Ich habe in der Vorbereitung auf dieses Gespräch einige Interviews mit Star-Werbern gelesen. Die fanden sich alle sehr gut.
(lacht) Diese Star-Werber verschwinden immer mehr. Die Zeiten, in denen einer alleine wusste, was richtig ist, und das Unternehmen von oben herab führte, sind vorbei. Junge Menschen lassen sich übrigens auch nicht mehr so führen. Wenn wir autoritär auftreten würden, fänden wir keine Leute.
Wie viel hat die TV-Serie «MadMen» und der Scotch-trinkende Werber Don Draper
mit der Realität der Werbebranche zu tun?

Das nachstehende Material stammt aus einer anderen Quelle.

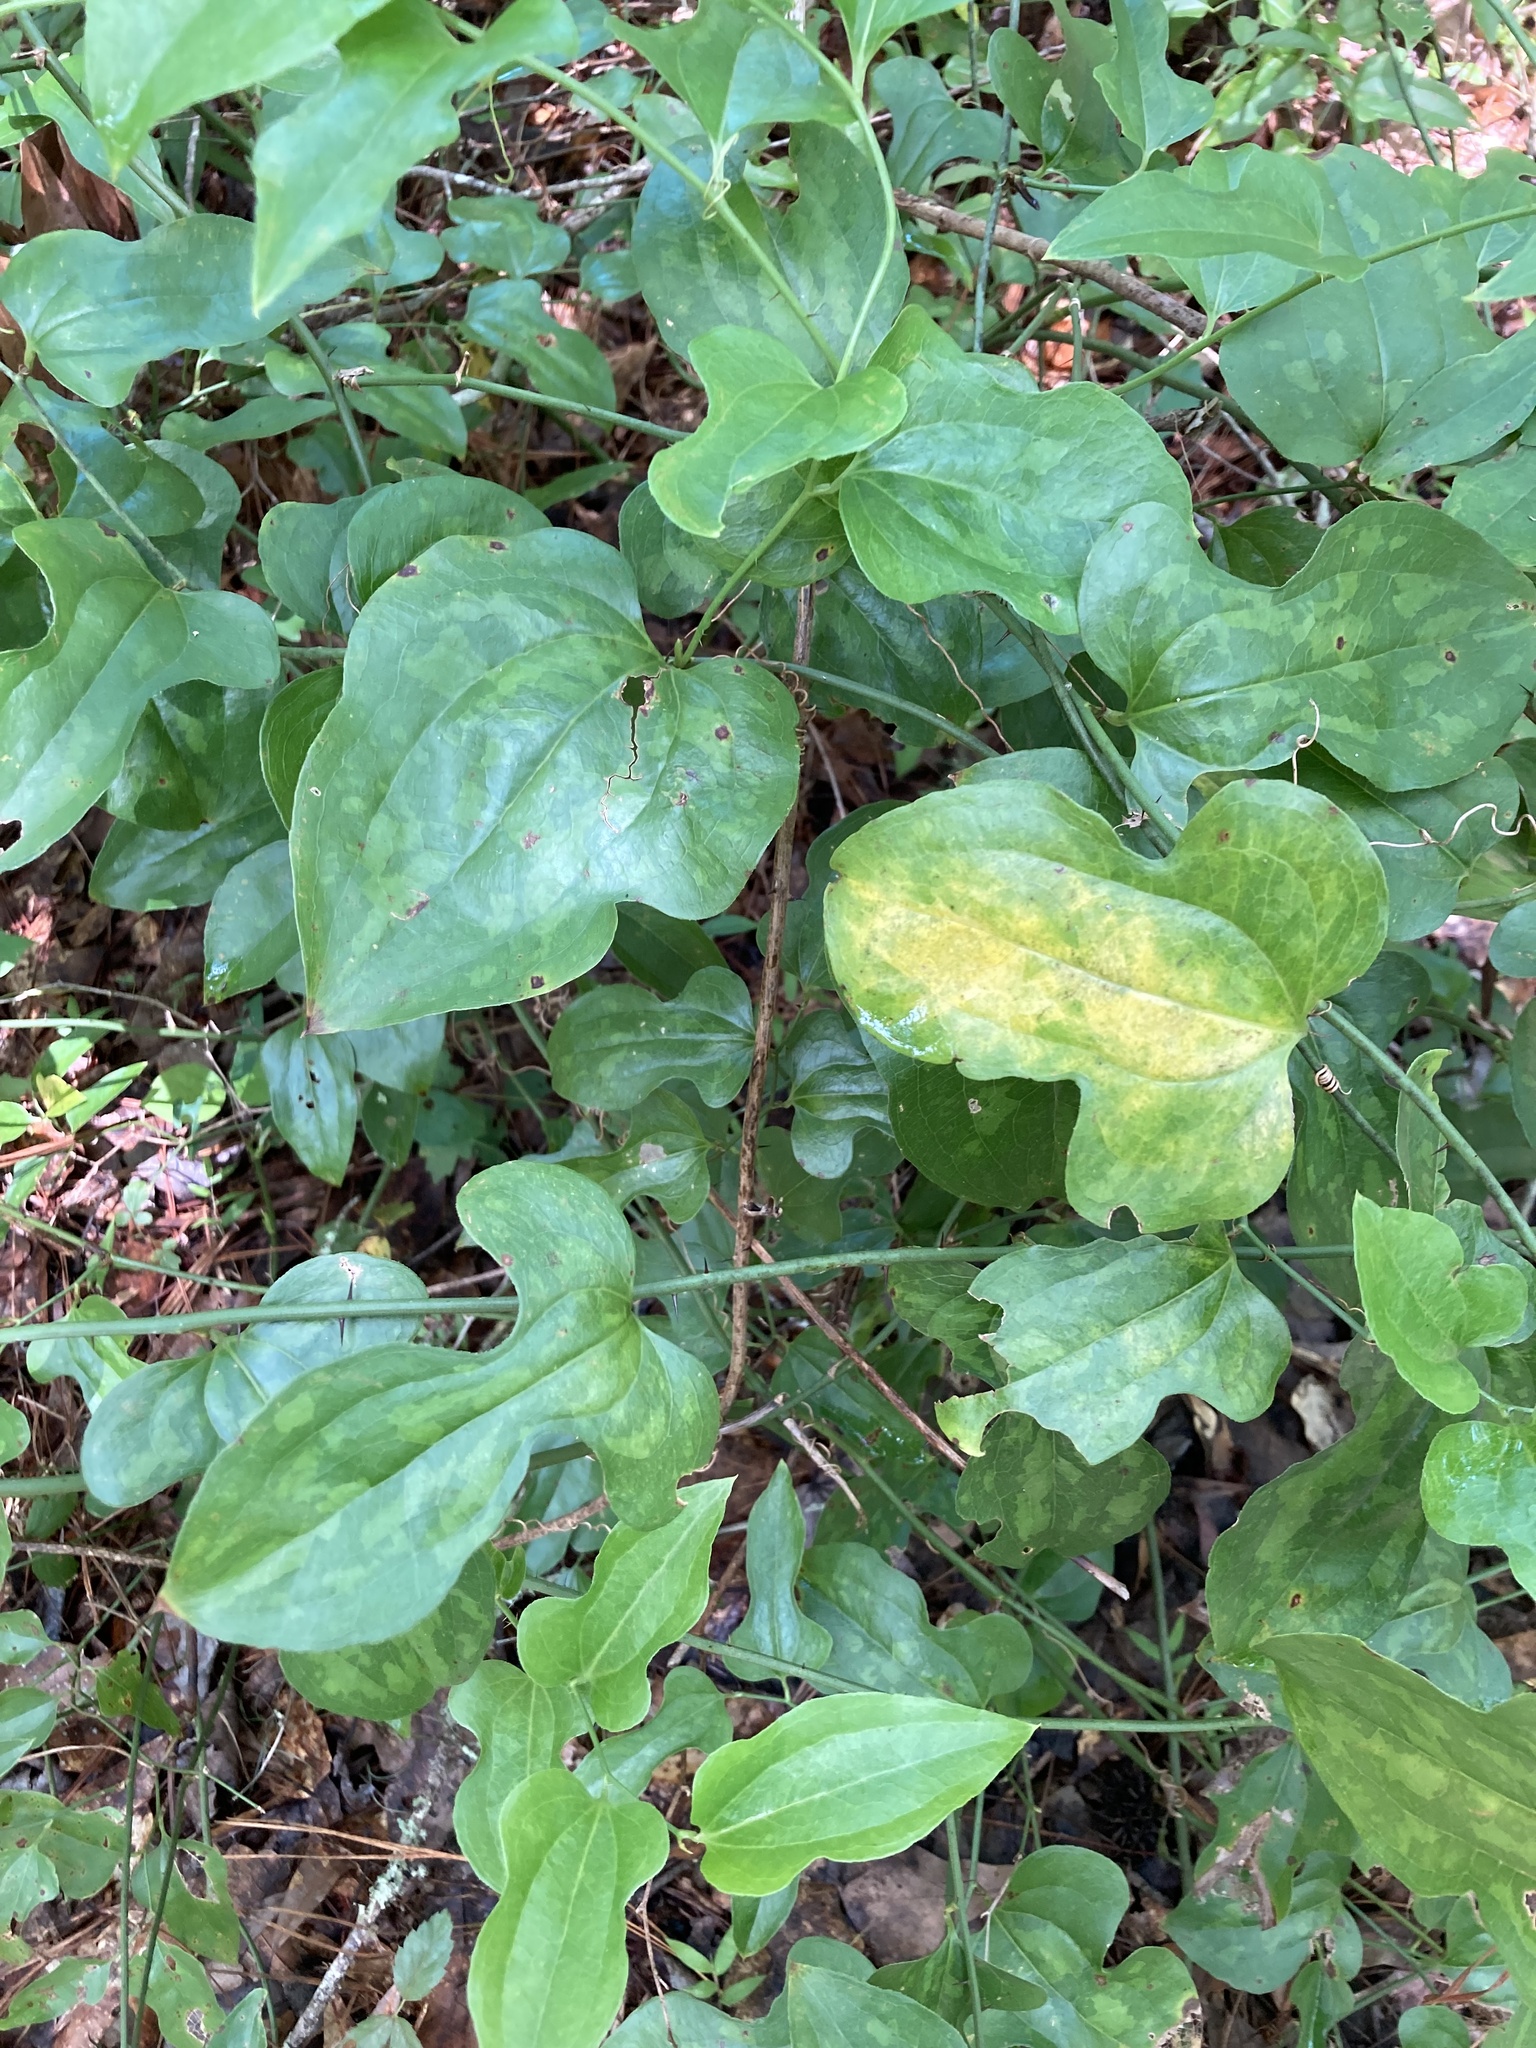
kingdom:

(lacht) Nichts. Als ich im Jahr 1995 anfing, gab es schon noch Leute
in der Geschäftsleitung, die sehr lange Mittagspause machten und sehr fröhlich zurückkamen. Aber heute ist das vorbei.
Aber auch in der Schweiz gibt es Werber, wie Frank Bodin, die Personen des öffentlichen Lebens sind. Promis. Über Sie weiss man fast nichts. Ist das ein bewusster Entscheid?
Diese Frage hat sich bis jetzt gar nicht gestellt. Ich denke, berühmt muss man sein wollen, und das meine ich völlig wertfrei. Ich habe eine Familie mit zwei Kindern, ich habe diesen Job und Freunde, das reicht mir zeitlich vollends.
Wieso sind Chef-Werber eigentlich fast immer Männer?
An der Basis liegt der Frauenanteil in der Werbebranche wohl bei 50 Prozent, und der Anteil guter Frauen ist sicher gleich hoch wie bei den Männern. Aber auch bei uns gibt es die – ich nenne es mal so hart – Babyfalle. Es beginnt damit, dass wir Frauen schwanger sind – und nicht der Mann. Dann kommt dazu, dass der Haushalt leider immer noch zu einem grossen Teil bei der Frau liegt. Plötzlich fehlen die Frauen im Beruf – und werden deshalb nicht Chefs.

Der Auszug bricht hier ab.